ARBEITSAUFTRAG 1. Fassen Sie den Absatz des Textauszugs über Lebensversicherungsgarantien, der mit „Die Lebensversicherer hadern“ beginnt, als knappe Stichpunktliste zusammen und behalten Sie dabei seine wesentlichen Aussagen bei.
ARBEITSAUFTRAG 2. Schreiben Sie den Textauszug über die Vorschläge der Aktuare zu Garantien und Niedrigzins ab seinem letzten Satz weiter.

TEXTAUSZUG.
Aktuare: Neue LV-Garantien und Haftungsminderung in der bAV

Die deutschen Aktuare sprechen sich für ein zweistufiges Höchstrechnungszinsmodell für private Altersvorsorgeprodukte aus und fürchten um das finanzielle Gleichgewicht insbesondere bei Pensionskassen. Ende der vergangenen Woche präsentierten die Versicherungsmathematiker vor Journalisten Vorschläge, wie man die Folgen des Niedrigzinses für die bAV abmildern könnte.

Die Lebensversicherer hadern mit ihren Garantieversprechen und trotzdem sind Garantien die Kernkompetenz der Lebensversicherer. So betonte auch in der vergangenen Woche die Deutsche Aktuarvereinigung (DAV), dass Garantien weiterhin der Markenkern der privaten Altersvorsorge bleiben würden. Doch müssten neue Garantiemodelle der anhaltenden Niedrigzinsphase Rechnung tragen. „Wir brauchen einen echten Paradigmenwechsel: Während sich in der Vergangenheit die Kapitalanlagen stets an den Garantiezusagen orientiert haben, müssen sich diese Garantien fortan den Möglichkeiten des Kapitalmarktes anpassen“, prognostizierte Dr. Wilhelm Schneemeier in der vergangenen Woche in Köln.

DATENSÄTZE.
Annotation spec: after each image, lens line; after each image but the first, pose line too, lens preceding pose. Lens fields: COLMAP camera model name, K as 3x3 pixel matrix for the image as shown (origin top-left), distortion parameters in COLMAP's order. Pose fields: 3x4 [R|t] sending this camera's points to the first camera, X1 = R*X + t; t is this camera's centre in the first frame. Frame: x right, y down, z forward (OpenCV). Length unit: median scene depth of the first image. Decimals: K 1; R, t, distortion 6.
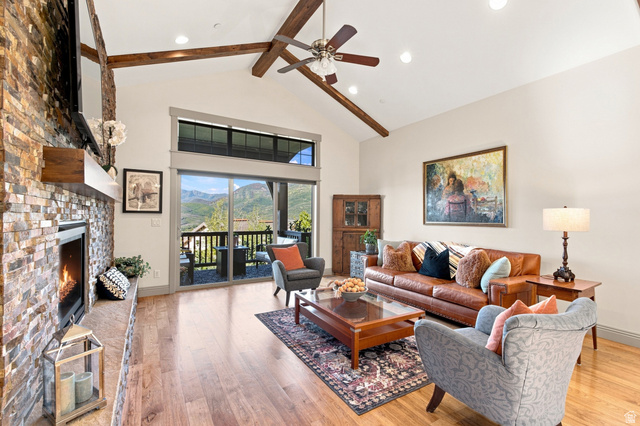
lens RADIAL K [[284.3, 0, 320.0], [0, 284.3, 213.0], [0, 0, 1]] dist [-0.001054, -0.000125]
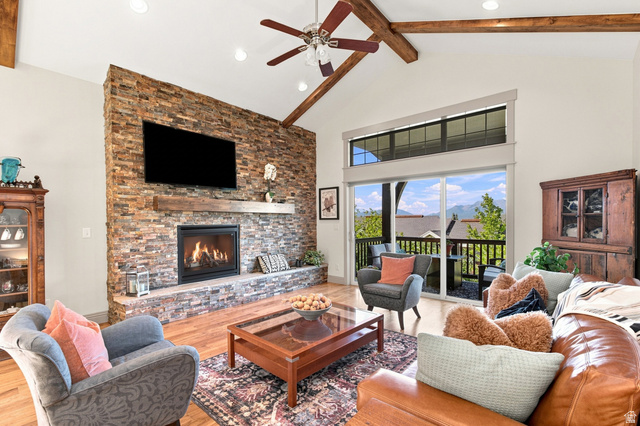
lens RADIAL K [[300.2, 0, 320.0], [0, 300.2, 213.0], [0, 0, 1]] dist [0.000371, 0.000091]
pose [[0.288151, -0.036655, -0.956883, 0.696241], [0.017373, 0.999303, -0.033048, 0.014440], [0.957427, -0.007101, 0.288587, 0.538454]]
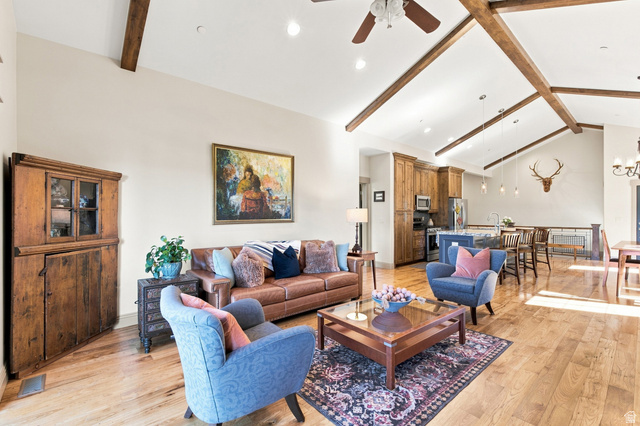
lens RADIAL K [[284.3, 0, 320.0], [0, 284.3, 213.0], [0, 0, 1]] dist [-0.001054, -0.000125]
pose [[-0.172307, 0.006456, 0.985022, -0.496097], [-0.004288, 0.999964, -0.007304, 0.016213], [-0.985034, -0.005483, -0.172273, 0.958101]]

LÖSUNG 1.
- Lebensversicherer tun sich mit ihren Garantieversprechen schwer, obwohl Garantien ihre Kernkompetenz sind.
- Die Deutsche Aktuarvereinigung (DAV) betonte in der vergangenen Woche, dass Garantien weiterhin der Markenkern der privaten Altersvorsorge bleiben.
- Neue Garantiemodelle müssen jedoch die anhaltende Niedrigzinsphase berücksichtigen.
- Dr. Wilhelm Schneemeier forderte in Köln einen Paradigmenwechsel: Bisher richteten sich die Kapitalanlagen nach den Garantiezusagen, künftig sollen sich die Garantien nach den Möglichkeiten des Kapitalmarktes richten.

LÖSUNG 2.
„Garantien der 90-er Jahre nicht zu hoch, aber zu lang“

„Wir wissen heute, dass die Garantien der 1990-er Jahre nicht zu hoch, aber zu lang waren“, so Dr. Schneemeier. Deshalb setze sich die DAV seit geraumer Zeit für ein neues zweistufiges Höchstrechnungszinsmodell ein, das sich in den ersten 15 Vertragsjahren an den realistisch erzielbaren Kapitalmarkterträgen orientiert und im langfristigen Bereich eher konservativ ausgelegt ist. Dadurch würden am langen Ende der Verträge zu hohe Rentenversprechen verhindert, die nicht vom Kapitalmarkt abgesichert werden könnten. Zugleich partizipierten die Kunden zu Vertragsbeginn stärker an den Gewinnen des Kapitalmarkts.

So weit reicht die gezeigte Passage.